Saab chce zabezpieczyć polskie okręty

  • Fot. Gazprom.ru
    Fot. Gazprom.ru
  • Fot. Saab
    Fot. Saab
  • Fot. Boeing
    Fot. Boeing

Szwedzka grupa zbrojeniowa Saab zaproponowała polskiej Marynarce Wojennej system walki radioelektronicznej SME-150 pozwalający wykrywać sygnały radarowe oraz wskazać, które z nich oznaczają niebezpieczeństwo. Ma on tę dodatkową zaletę, że można go bardzo łatwo zamontować nawet na niewielkich jednostkach pływających.

Szwedzi przedstawiając w Polsce swój system rozpoznania radiolokacyjnego i walki elektronicznej SME-150 w pierwszej kolejności myśleli o jego zastosowaniu na modernizowanych okrętach rakietowych typu Orkan. Firma Saab zdaje sobie przy tym sprawę, że potrzeby polskie w dziedzinie walki elektronicznej są o wiele większe i to wcale nie tylko w odniesieniu do nowych okrętów.

W Marynarce Wojennej bowiem od lat brakowało systemów ostrzegawczych, które były wykorzystywane jedynie na największych okrętach nawodnych (niszczycielach i fregatach) oraz na okrętach podwodnych. Brakowało ich natomiast na mniejszych jednostkach pływających – i to nawet na okrętach wyposażonych w wyrzutnie dipoli (np. okrętach rakietowych projektu 1241E). Tymczasem bez systemów WRE nie można było określić, kiedy rzeczywiście pojawia się niebezpieczeństwo i jaki, optymalny środek przeciwdziałania należy zastosować.

Teraz pojawia się możliwość, by zwiększyć bezpieczeństwo jednostek pływających – szczególnie tych, które zostaną wprowadzone do Marynarki Wojennej w ramach programu operacyjnego „Zwalczanie zagrożeń na morzu” (szczególnie tych, które mają być zbudowane w ramach podprogramów Miecznik, Czapla i Orka). Rozwiązanie proponowane przez Saab może być o tyle pomocne, że z założenia jest ono przystosowane do łatwego zamontowania na dowolnym okręcie, bez potrzeby wprowadzania na nim zmian konstrukcyjnych i adoptowania dla jego potrzeb okrętowego systemu dowodzenia i kierowania.

Dodatkowo można go wykorzystać jako źródło informacji dla systemu wyrzucającego pułapki radiolokacyjne i dipole (zakłócające pasywnie obce radary).

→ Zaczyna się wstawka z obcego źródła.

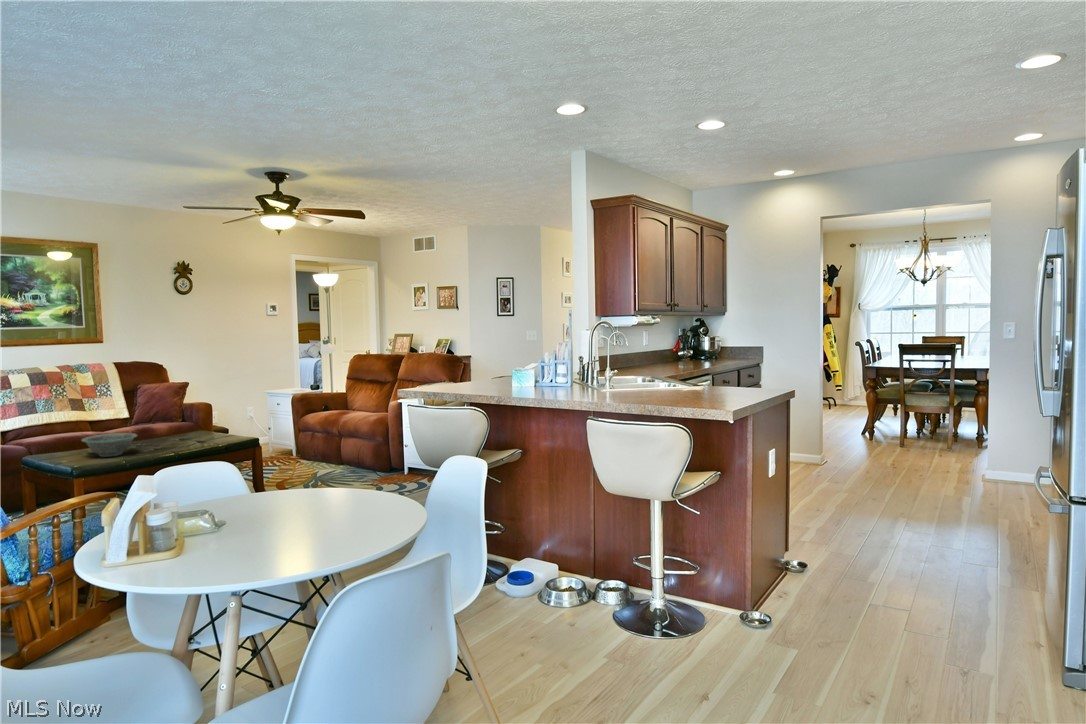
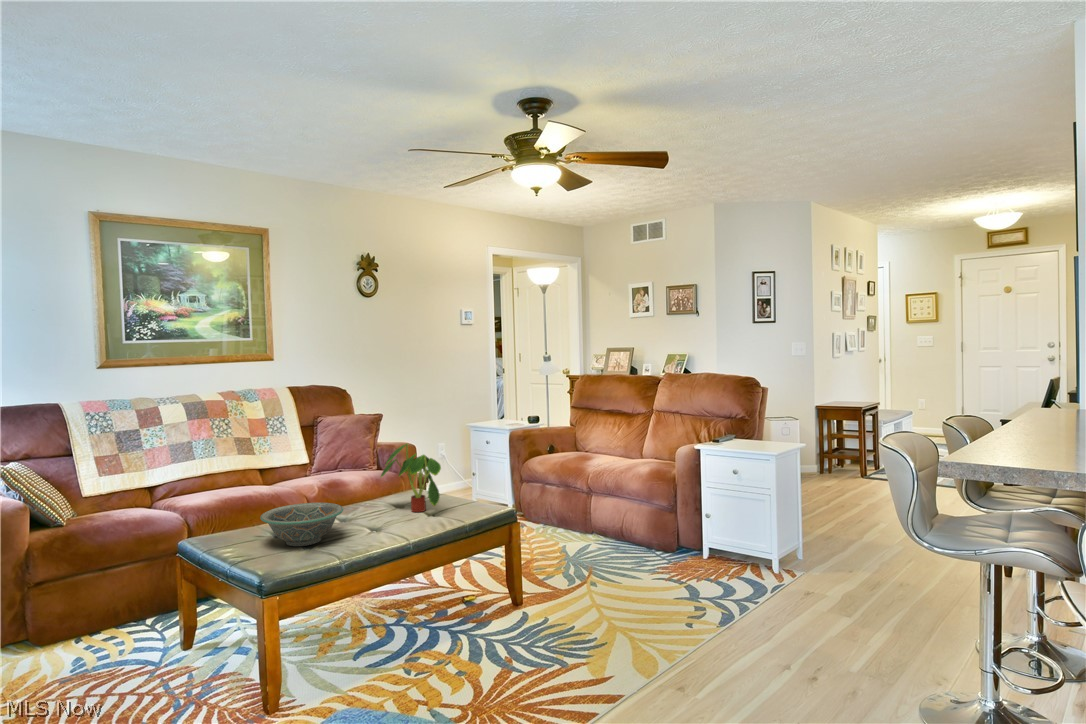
plant: none [169,397,209,441] -> present [381,444,441,512]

SME-150 może przy tym współpracować z morskim urządzeniem ostrzegawczym o promieniowaniu laserowym Saab Naval Laser-Warning System (NLWS).

Systemu SME-150 i UME-150 mogą współpracować z morskim urządzeniem ostrzegawczym o promieniowaniu laserowym NLWS. Fot. Saab

Do czego służy SME-150?

System SME-150 pozwala na wykrywanie, namierzanie i analizę dochodzących do anteny sygnałów radarowych. W zależności od konfiguracji może więc być wykorzystywany jako urządzenie ostrzegawcze (alarmujące załogę okrętu np., że nadlatuje rakieta z głowicą naprowadzaną radiolokacyjnie), albo jako urządzenie rozpoznawcze (pozwalające na prowadzenie szerokiej analizy sygnału i tworzenie morskiej świadomości sytuacyjnej jeżeli chodzi o środowisko radiolokacyjne (z wyszukiwaniem sygnałów sklasyfikowanych jako niebezpieczne).

System walki elektronicznej proponowany przez Saab może być wykorzystywany zarówno na okrętach podwodnych (wersja UME-150 – „Underwater”), jak i nawodnych (wersja SME-150 – „Surface”). Cechą wspólną urządzeń UME i SME jest taka sama, kompaktowa antena CDFA (Compact Direction Finding Antenna). Została ona opracowana w taki sposób, by można ją było łatwo zamontować na maszcie podnoszonym z kiosku okrętu podwodnego, jak również by można ją było umieścić na topie stałego masztu wykorzystywanego na okrętach nawodnych.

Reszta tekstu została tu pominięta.